I wonder which teams will end up making the best use of it - having a staff with the skill and equipment to build new models using the data for a payoff that is probably years down the line seems like a huge investment
I'm not going to answer this on the forum (for obvious reasons) but you have to keep in mind that the models are only good if you keep the same staff in place to see the return on your investments. Think about the changeover that happens when a GM is fired or when a team is sold (like the Padres) and the hiring and development process that each new "administration" undergoes to get their "system" in place. You could spend years getting this to give you the projections you want and end up fired before you get a chance to implement it.
For all the technical benefits, the lack of historical data is a shame.
Again, I'm not going to state why, but you have to keep in mind that most of the data being captured now was never captured before, or wasn't to the degree that it is now.

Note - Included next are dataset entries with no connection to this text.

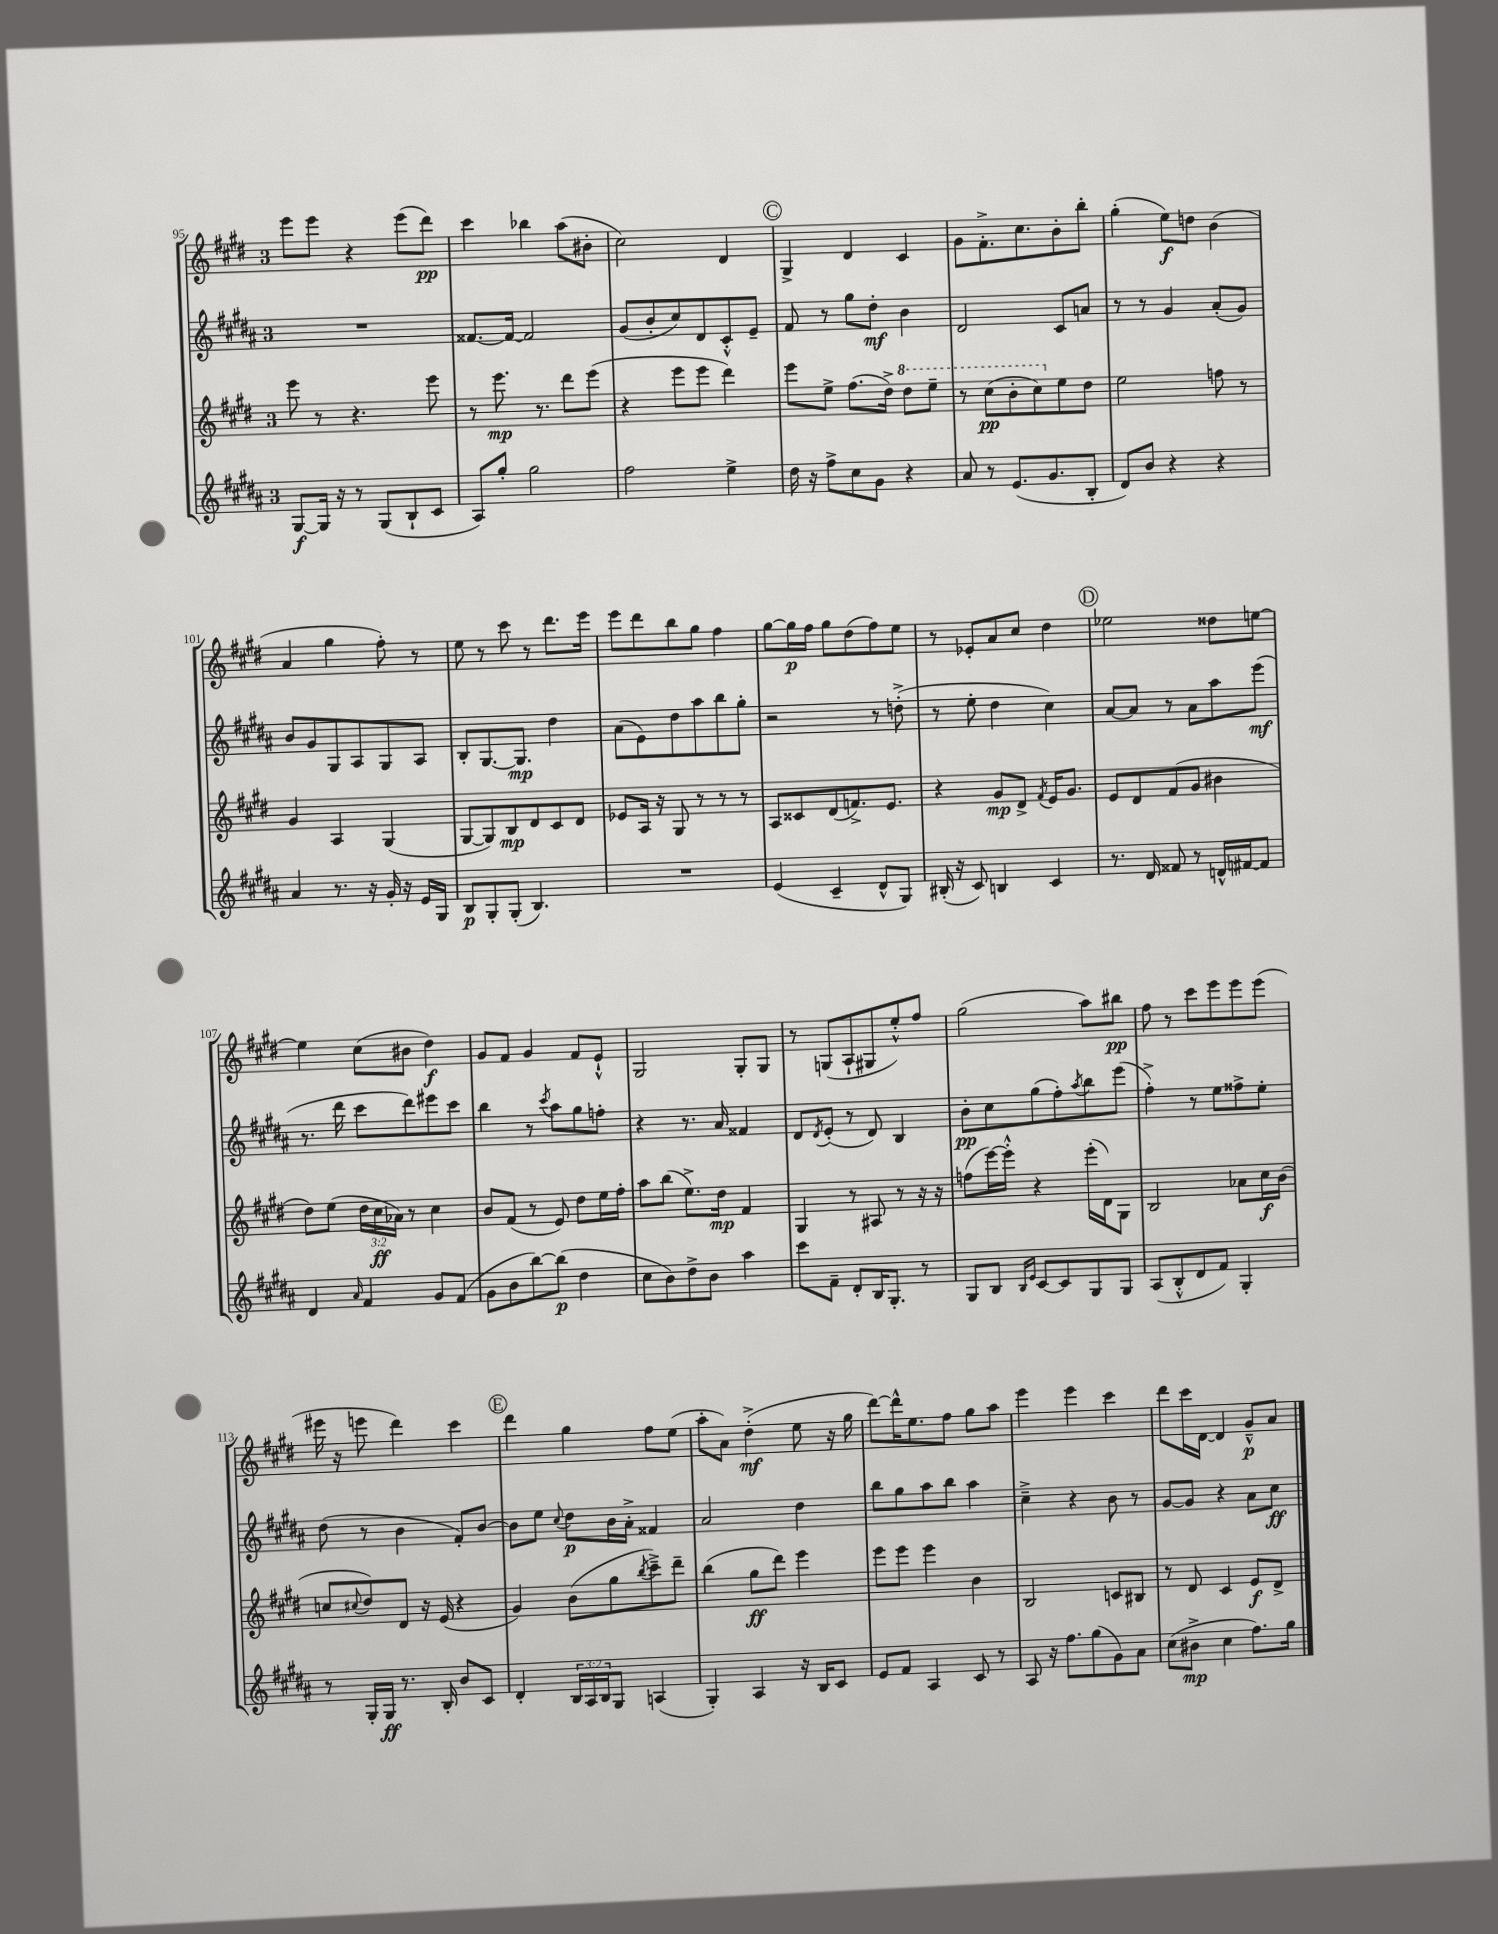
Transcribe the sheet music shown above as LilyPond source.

<<
\new StaffGroup <<
\new Staff = "s0" {
    \clef treble \key e \major \once \override Staff.TimeSignature.style = #'single-digit \time 3/4
    e'''8 e'''8 r4 e'''8( dis'''8\pp) |
    cis'''4 bes''4 a''8( bis'8-. |
    cis''2) dis'4 |
    \mark \markup { \circle "C" } gis4-> dis'4 cis'4 |
    gis'8 fis'8.-.-> cis''8. b'8-. b''8-. |
    gis''4-.( e''8\f) d''8 b'4( |
    a'4 gis''4 fis''8-.) r8 |
    e''8 r8 cis'''8 r8 dis'''8. e'''16 |
    e'''8 dis'''8 b''8 gis''8 fis''4 |
    gis''8~ gis''16\p fis''16 gis''8 dis''8( fis''8) e''8 |
    r8 ees'8-. a'8 cis''8 dis''4 |
    \mark \markup { \circle "D" } ees''2 disis''8 e''8~ |
    e''4 cis''8( bis'8 dis''4\f) |
    gis'8 fis'8 gis'4 fis'8 e'8-!-^ |
    gis2 gis8-. gis8 |
    r8 g8( a8-! gis8 e''8-.-^) fis''8 |
    gis''2( a''8) bis''8\pp |
    fis''8 r8 cis'''8 e'''8 e'''8 e'''8( |
    eis'''16 r16 e'''8 dis'''4) cis'''4 |
    \mark \markup { \circle "E" } dis'''4 gis''4 fis''8 e''8( |
    a''8-. a'8) dis''4-.->\mf( e''8 r16 gis''16 |
    dis'''8~) dis'''16-^ e''8. fis''8 gis''8 a''8 |
    e'''4 e'''4 cis'''4 |
    dis'''8 cis'''16 dis'16~ dis'4 gis'8---^\p a'8 \bar "|." |
}
\new Staff = "s1" {
    \clef treble \key b \major \once \override Staff.TimeSignature.style = #'single-digit \time 3/4
    R2. |
    fisis'8.~ fisis'16~ fisis'2 |
    gis'8( b'8-. cis''8) dis'8 cis'8-.-^ e'8-- |
    \mark \markup { \circle "C" } fis'8 r8 gis''8 dis''8-.\mf b'4 |
    dis'2 cis'8 a'8 |
    r8 r8 gis'4 ais'8-.( gis'8) |
    b'8 gis'8 gis8 ais8 gis8 ais8 |
    b8-. gis8.~ gis8.\mp dis''4 |
    ais'8( e'8) dis''8 ais''8 b''8 gis''8-. |
    r2 r8 d''8-.->( |
    r8 e''8-. dis''4 cis''4) |
    \mark \markup { \circle "D" } ais'8~ ais'8 r8 ais'8 ais''8 e'''8\mf( |
    r8. dis'''16 cis'''8 dis'''8) eis'''8 cis'''8 |
    b''4 r8 \acciaccatura { cis'''8 } ais''8 gis''8 f''8-. |
    r4 r8. ais'16 fisis'4 |
    dis'8 \acciaccatura { dis'8 } e'8-.( r8 dis'8) b4 |
    b'8-.\pp cis''8 gis''8( fis''8-.) \acciaccatura { ais''8 } b''8 e'''8( |
    fis''4-.->) r8 e''8 fisis''8-> e''8-. |
    dis''8( r8 b'4 fis'8-.) b'8~ |
    \mark \markup { \circle "E" } b'8 e''8 \appoggiatura { cis''8 } dis''8\p b'16 ais'16-.-> fisis'4 |
    ais'2 dis''4 |
    b''8 gis''8 ais''8 b''8 ais''4 |
    cis''4---> r4 b'8 r8 |
    gis'8~ gis'8 r4 ais'8 cis''8\ff \bar "|." |
}
\new Staff = "s2" {
    \clef treble \key e \major \once \override Staff.TimeSignature.style = #'single-digit \time 3/4 \override Staff.TupletNumber.text = #tuplet-number::calc-fraction-text
    e'''8 r8 r4. e'''8 |
    r8 e'''8.\mp r8. dis'''8 e'''8( |
    r4 e'''8 e'''8 dis'''4) |
    \mark \markup { \circle "C" } e'''8 e''8-> fis''8.( dis''16->) \ottava #1 dis'''8 e'''8-- |
    r8 cis'''8\pp( b''8-. cis'''8) \ottava #0 e''8 dis''8 |
    e''2 f''8 r8 |
    gis'4 a4 gis4( |
    gis8~ gis8) b8\mp dis'8 cis'8 dis'8 |
    ees'8 a16 r16 gis8 r8 r8 r8 |
    a8 cisis'8 dis'8( f'8.->) e'8. |
    r4 gis'8\mp dis'8-> \acciaccatura { fis'8 } e'16 gis'8. |
    \mark \markup { \circle "D" } e'8 dis'8 fis'8( gis'8 bis'4 |
    dis''8) e''8( \tuplet 3/2 { dis''16 cis''16\ff aes'16) } r8 cis''4 |
    b'8 fis'8( r8 e'8) dis''8 e''16 fis''16-. |
    a''8 b''8( e''8.->) dis''16\mp fis'4 |
    gis4 r8 ais8 r8 r16 r16 |
    f''8( e'''16~) e'''16-.-^ r4 e'''16-.( dis'16) gis8 |
    b2 aes'8 cis''16\f b'16( |
    c''8 \appoggiatura { cis''8 } dis''8) dis'8 r16 e'16( r4 |
    \mark \markup { \circle "E" } gis'4) b'8( gis''8 \acciaccatura { b''8 } cis'''8--->) dis'''8-- |
    b''4( gis''8\ff dis'''8) e'''4 |
    e'''8 e'''8 e'''4 b'4 |
    b2 c'8 bis8 |
    r8 dis'8 cis'4 e'8\f dis'8-> \bar "|." |
}
\new Staff = "s3" {
    \clef treble \key b \major \once \override Staff.TimeSignature.style = #'single-digit \time 3/4 \override Staff.TupletNumber.text = #tuplet-number::calc-fraction-text
    gis8~\f gis16 r16 r8 gis8( b8-! cis'8 |
    ais8) gis''8-. gis''2 |
    fis''2 e''4-> |
    \mark \markup { \circle "C" } dis''16 r16 fis''8-> cis''8 gis'8 r4 |
    ais'8 r8 e'8.( gis'8. b8-. |
    dis'8) b'8 r4 r4 |
    ais'4 r8. r16 gis'16-. r16 e'16 gis16 |
    b8\p gis8-. gis8-.( b4.) |
    R2. |
    e'4( cis'4-- dis'8-^ gis8) |
    bis16-.( r16 cis'8) b4 cis'4 |
    \mark \markup { \circle "D" } r8. dis'16 fisis'8 r8 d'16-^ fis'16~ fis'8 |
    dis'4 \grace { ais'16 } fis'4 gis'8 fis'8( |
    gis'8 b'8 b''8~) b''8\p( dis''4 |
    cis''8 b'8) dis''8-> b'8 ais''4 |
    cis'''8 fis'8-- dis'8-. b16 gis8.-. r8 |
    gis8 b8 \grace { b16 e'16 } cis'8~ cis'8 gis8 gis8 |
    ais8( b8-.-^ dis'8 fis'8) gis4-. |
    r8 gis16-. gis16\ff r8. b16-. b'8 cis'8 |
    \mark \markup { \circle "E" } dis'4-. \tuplet 3/2 { b16 ais16 b16 } gis8 a4( |
    gis4-.) ais4 r16 b16 cis'8 |
    e'8 fis'8 ais4 cis'8 r8 |
    ais8 r16 fis''8. gis''8( gis'8) ais'8 |
    cis''8( bis'8->\mp cis''4 fis''8.) gis''16 \bar "|." |
}
>>
>>
\layout { \context { \Score currentBarNumber = #95 } }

What's going to be interesting is that as the data storage methods change (defensive plays can take up to 10-25G per play) what will they be able to track and what impact will that have moving forward. It's interesting, but I think for most "consumers" this crap is going to get abused to support dumbass narratives and theories.
Most of the pitching related data are already captured with PitchF/X which you can already get access to the rich, raw data using pitchRx in R (
http://cpsievert.github.io/pitchRx/). Of course, one of the issues with PitchF/X (which is probably not the case with the rest of this data) is that the pitch types and breaks are based on self-reported data from the pitchers. A guy that says he's throwing a two seam fast ball but actual failed throwing a cutter will have that pitch show up as a two seamer if it doesn't break.